Now, we know that $\overset{\wedge }{\mathop{i}}\,,\overset{\wedge }{\mathop{j}}\,$ are perpendicular to each other as they represent unit vectors along the x, y axis respectively. So, we have,
$\Rightarrow \overset{\wedge }{\mathop{i}}\,.\overset{\wedge }{\mathop{j}}\,=\overset{\wedge }{\mathop{j}}\,.\overset{\wedge }{\mathop{i}}\,=0$
That means we have to take the product of $\overset{\wedge }{\mathop{i}}\,,\overset{\wedge }{\mathop{j}}\,$ of one vector with the corresponding $\overset{\wedge }{\mathop{i}}\,,\overset{\wedge }{\mathop{j}}\,$ of the second vector. Here, $\overset{\wedge }{\mathop{i}}\,.\overset{\wedge }{\mathop{i}}\,=\overset{\wedge }{\mathop{j}}\,.\overset{\wedge }{\mathop{j}}\,=1$ because in these two cases $\theta ={{0}^{\circ }}$ and we know that $\cos {{0}^{\circ }}=1$.

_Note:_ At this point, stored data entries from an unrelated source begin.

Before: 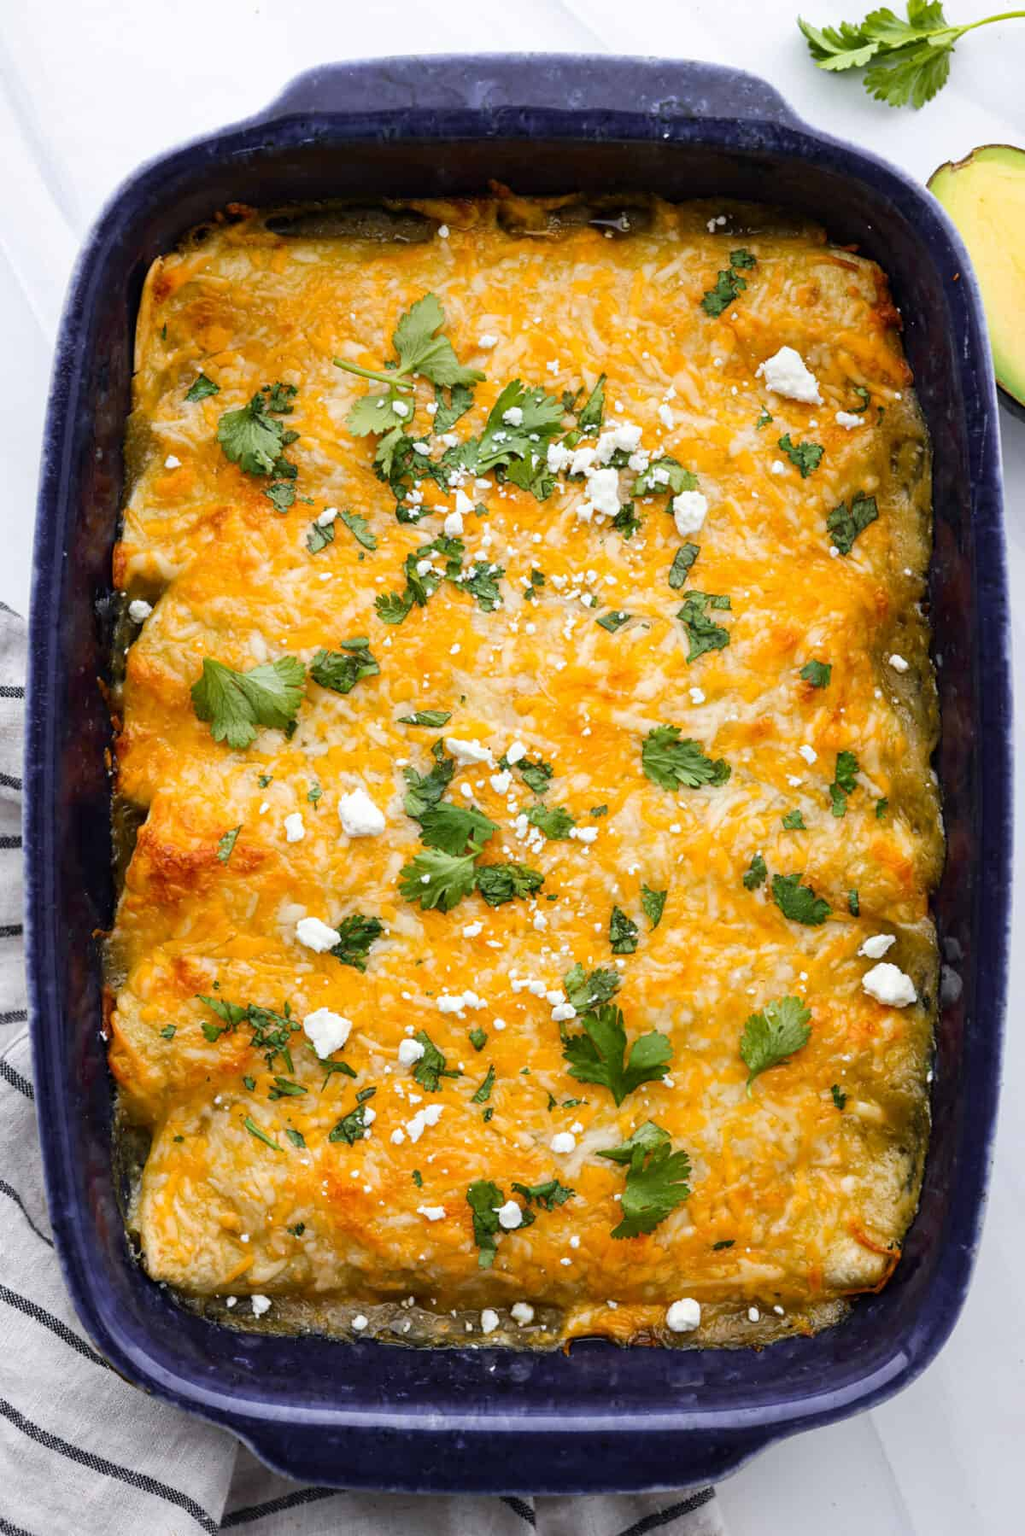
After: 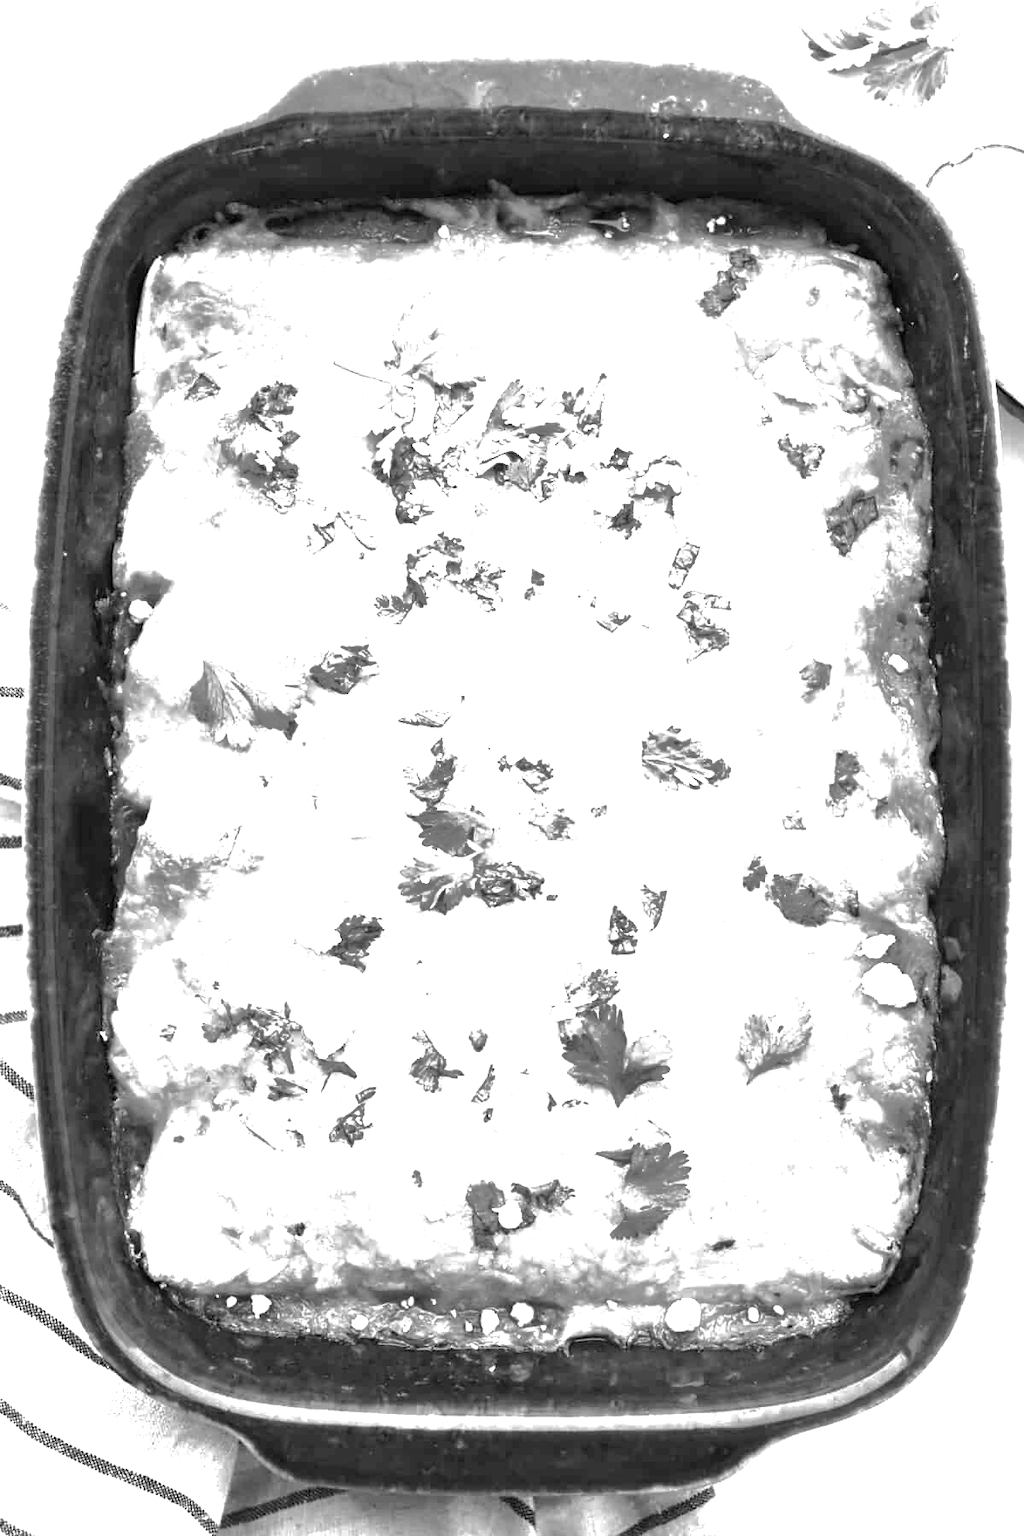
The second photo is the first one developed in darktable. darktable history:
shadows and highlights: on, module defaults
color zones: curves: ch1 [(0, -0.014) (0.143, -0.013) (0.286, -0.013) (0.429, -0.016) (0.571, -0.019) (0.714, -0.015) (0.857, 0.002) (1, -0.014)]
exposure: black level correction 0, exposure 1.55 EV, compensate exposure bias true, compensate highlight preservation false
tone equalizer: -8 EV -0.417 EV, -7 EV -0.389 EV, -6 EV -0.333 EV, -5 EV -0.222 EV, -3 EV 0.222 EV, -2 EV 0.333 EV, -1 EV 0.389 EV, +0 EV 0.417 EV, edges refinement/feathering 500, mask exposure compensation -1.57 EV, preserve details no
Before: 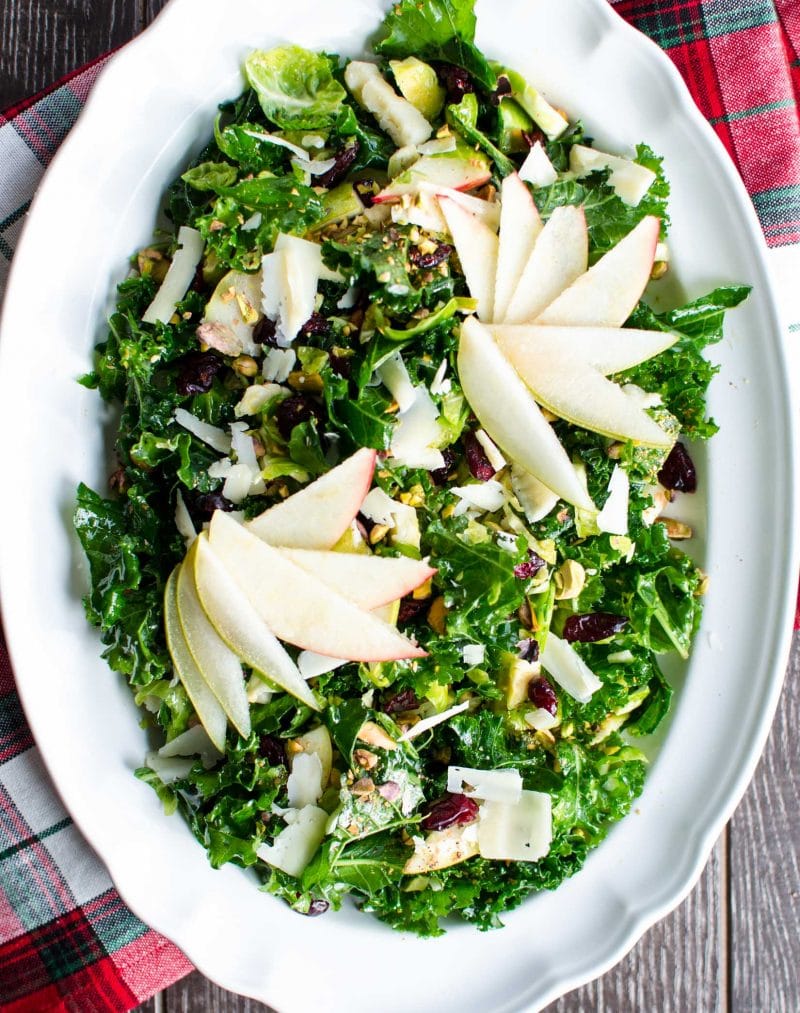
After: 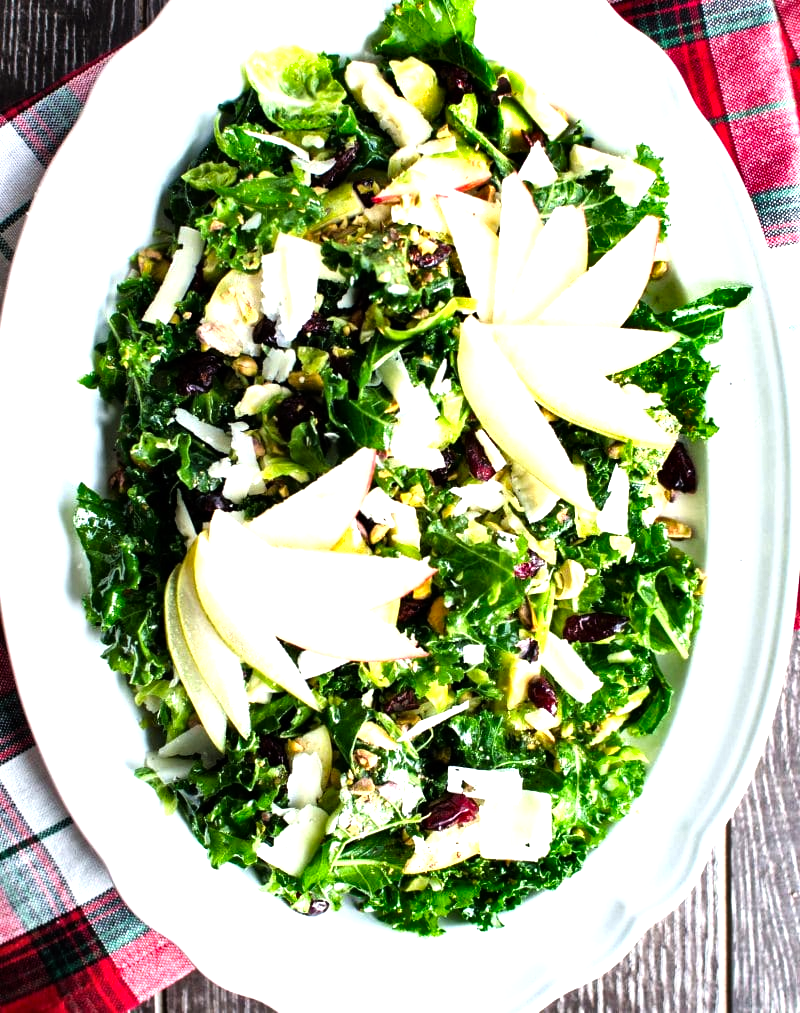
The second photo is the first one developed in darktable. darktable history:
color correction: highlights b* 0.043
tone equalizer: -8 EV -1.12 EV, -7 EV -1 EV, -6 EV -0.888 EV, -5 EV -0.585 EV, -3 EV 0.588 EV, -2 EV 0.87 EV, -1 EV 1.01 EV, +0 EV 1.06 EV
exposure: exposure -0.051 EV, compensate exposure bias true, compensate highlight preservation false
shadows and highlights: shadows -88.94, highlights -36.24, soften with gaussian
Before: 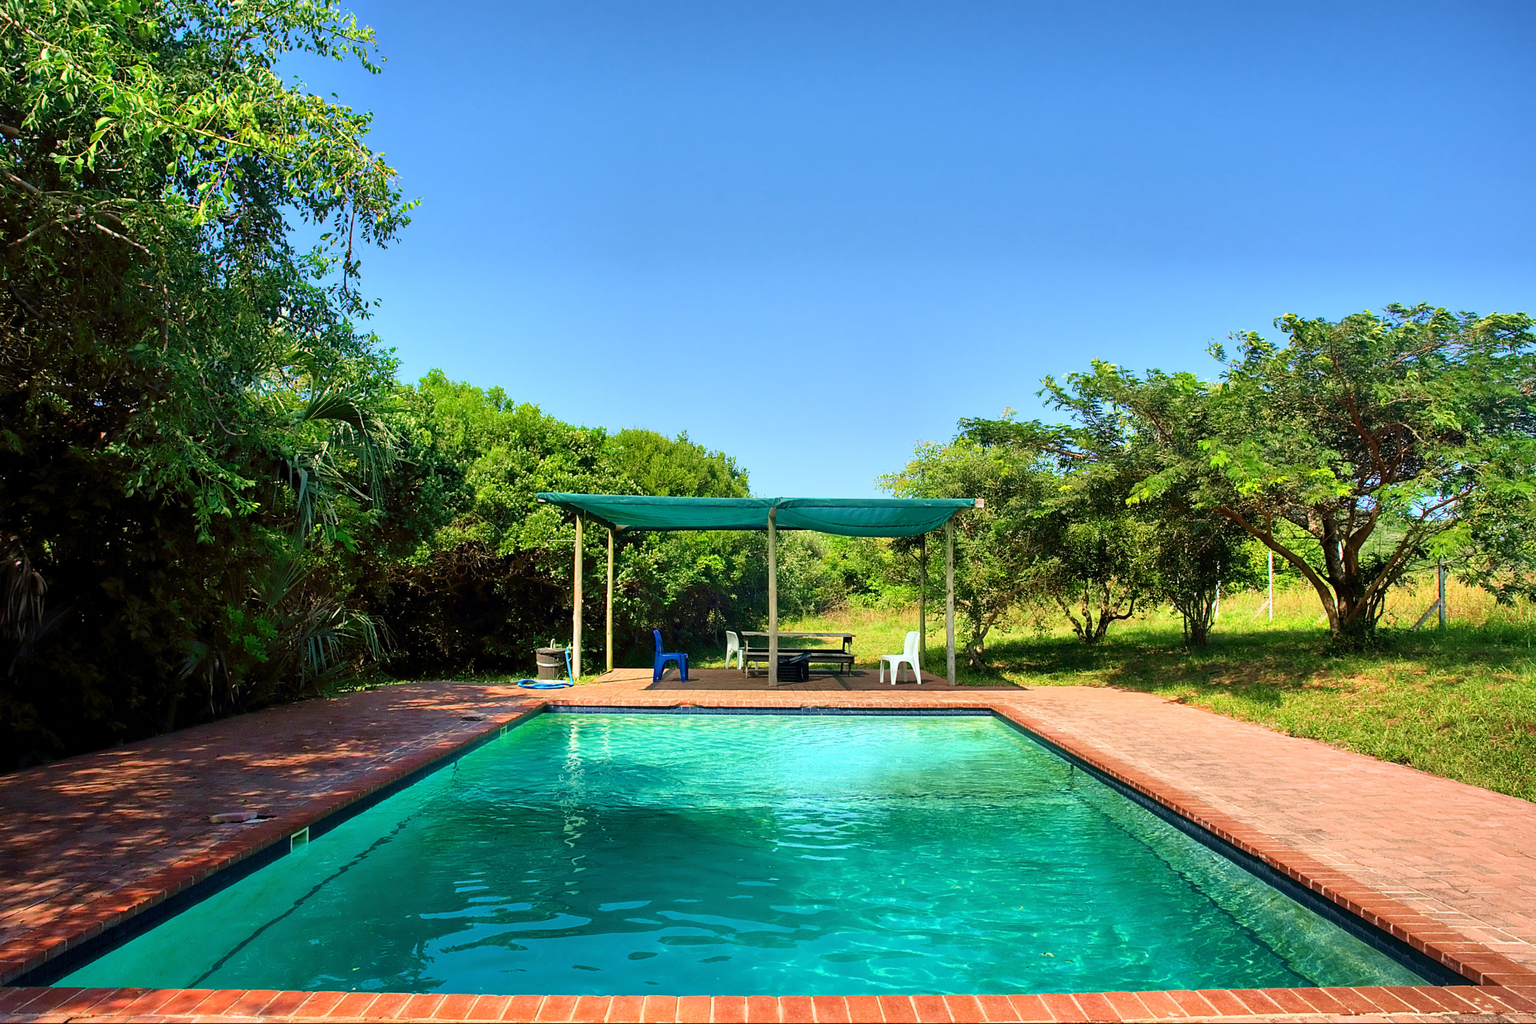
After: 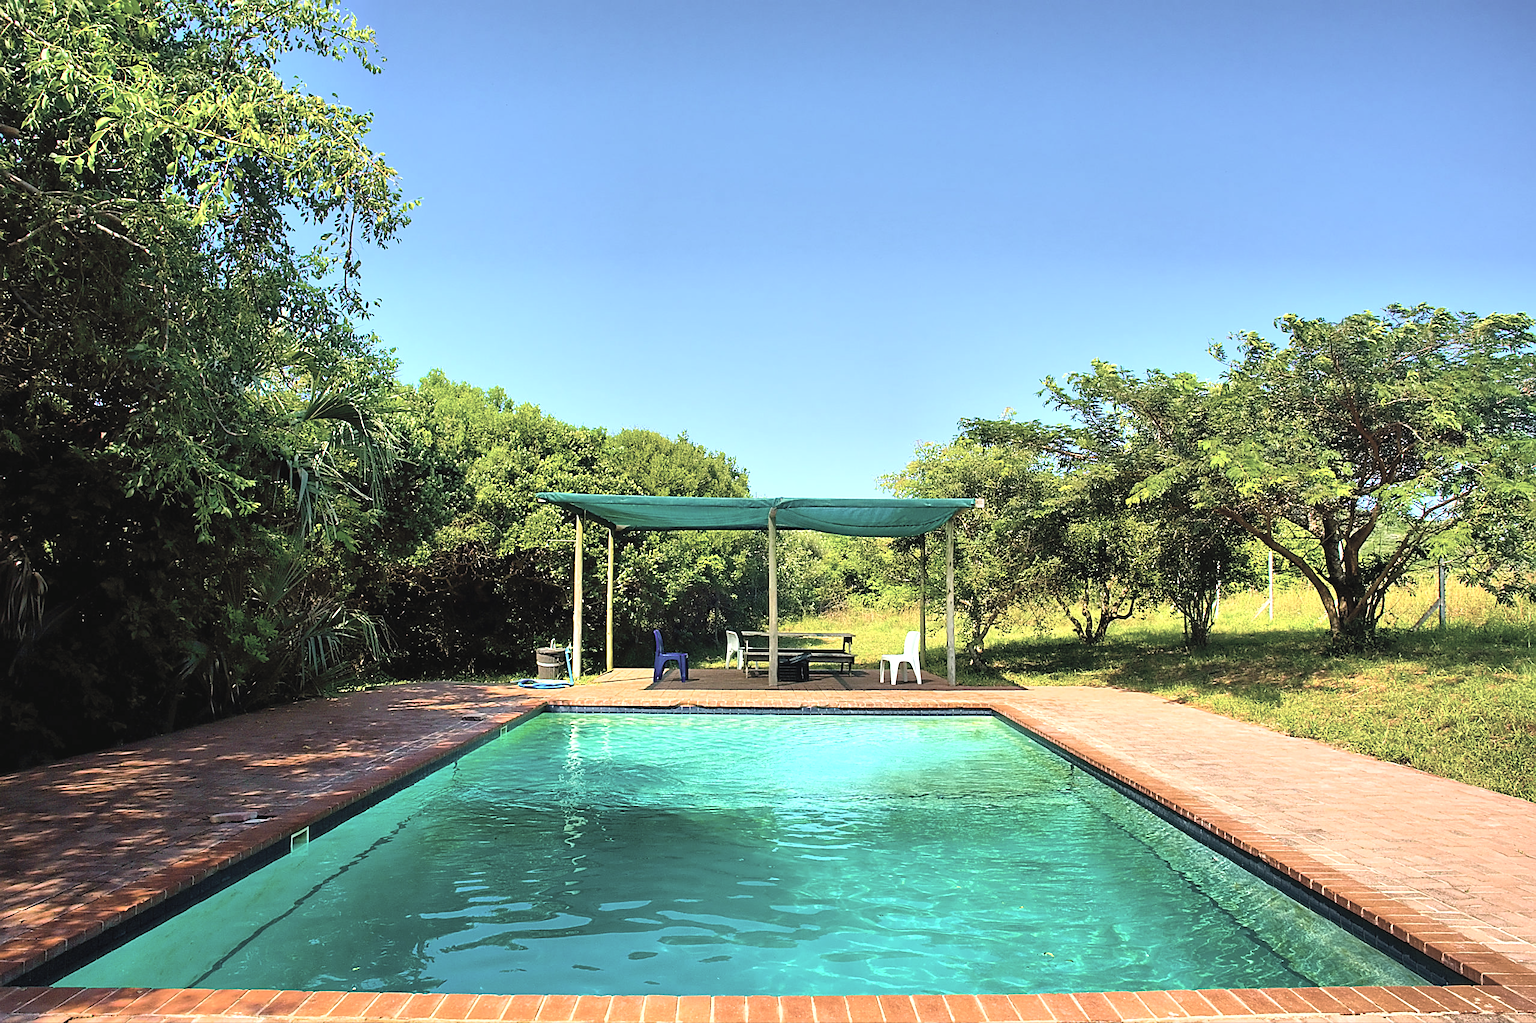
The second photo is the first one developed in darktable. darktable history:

Let us come to the question, considering the dot product of vectors u and v by assuming that the angle between them is $\theta$, we get,

& \Rightarrow \overset{\to }{\mathop{u}}\,.\overset{\to }{\mathop{v}}\,=\left( 3\overset{\wedge }{\mathop{i}}\,+4\overset{\wedge }{\mathop{j}}\, \right).\left( -2\overset{\wedge }{\mathop{j}}\, \right) \\\ & \Rightarrow uv\cos \theta =\left( 4\times \left( -2 \right) \right) \\\ & \Rightarrow uv\cos \theta =-8 \\\ \end{aligned}$$ Using the formula for finding the magnitude of $$\overset{\to }{\mathop{a}}\,=x\overset{\wedge }{\mathop{i}}\,+y\overset{\wedge }{\mathop{j}}\,$$ given as: $a=\sqrt{{{x}^{2}}+{{y}^{2}}}$, we get, $$\begin{aligned} & \Rightarrow \sqrt{{{3}^{2}}+{{4}^{2}}}\times \sqrt{{{\left( -2 \right)}^{2}}}\times \cos \theta =-8 \\\ & \Rightarrow 5\times \sqrt{4}\times \cos \theta =-8 \\\ & \Rightarrow 5\times 2\times \cos \theta =-8 \\\ & \Rightarrow 10\cos \theta =-8 \\\ & \Rightarrow \cos \theta =\dfrac{-8}{10} \\\ & \Rightarrow \cos \theta =\dfrac{-4}{5} \\\ & \Rightarrow \theta ={{\cos }^{-1}}\left( \dfrac{-4}{5} \right) \\\ \end{aligned}$$ Hence, the above relation is required answer **Note:** You can remember that the value of cosine function is $$\dfrac{4}{5}$$ when the value of $\theta $ is ${{37}^{\circ }}$ but in the above relation of $\cos \theta $ we have the its value equal to $$\dfrac{-4}{5}$$ which is negative, that means $\theta $ will lie in second quadrant due to the limitation ${{0}^{\circ }}\le \theta \le {{180}^{\circ }}$ in vectors. Therefore, the actual value of $\theta $ will be $\left( {{180}^{\circ }}-{{37}^{\circ }} \right)={{143}^{\circ }}$. We can also solve this question by using the cross product of two vectors.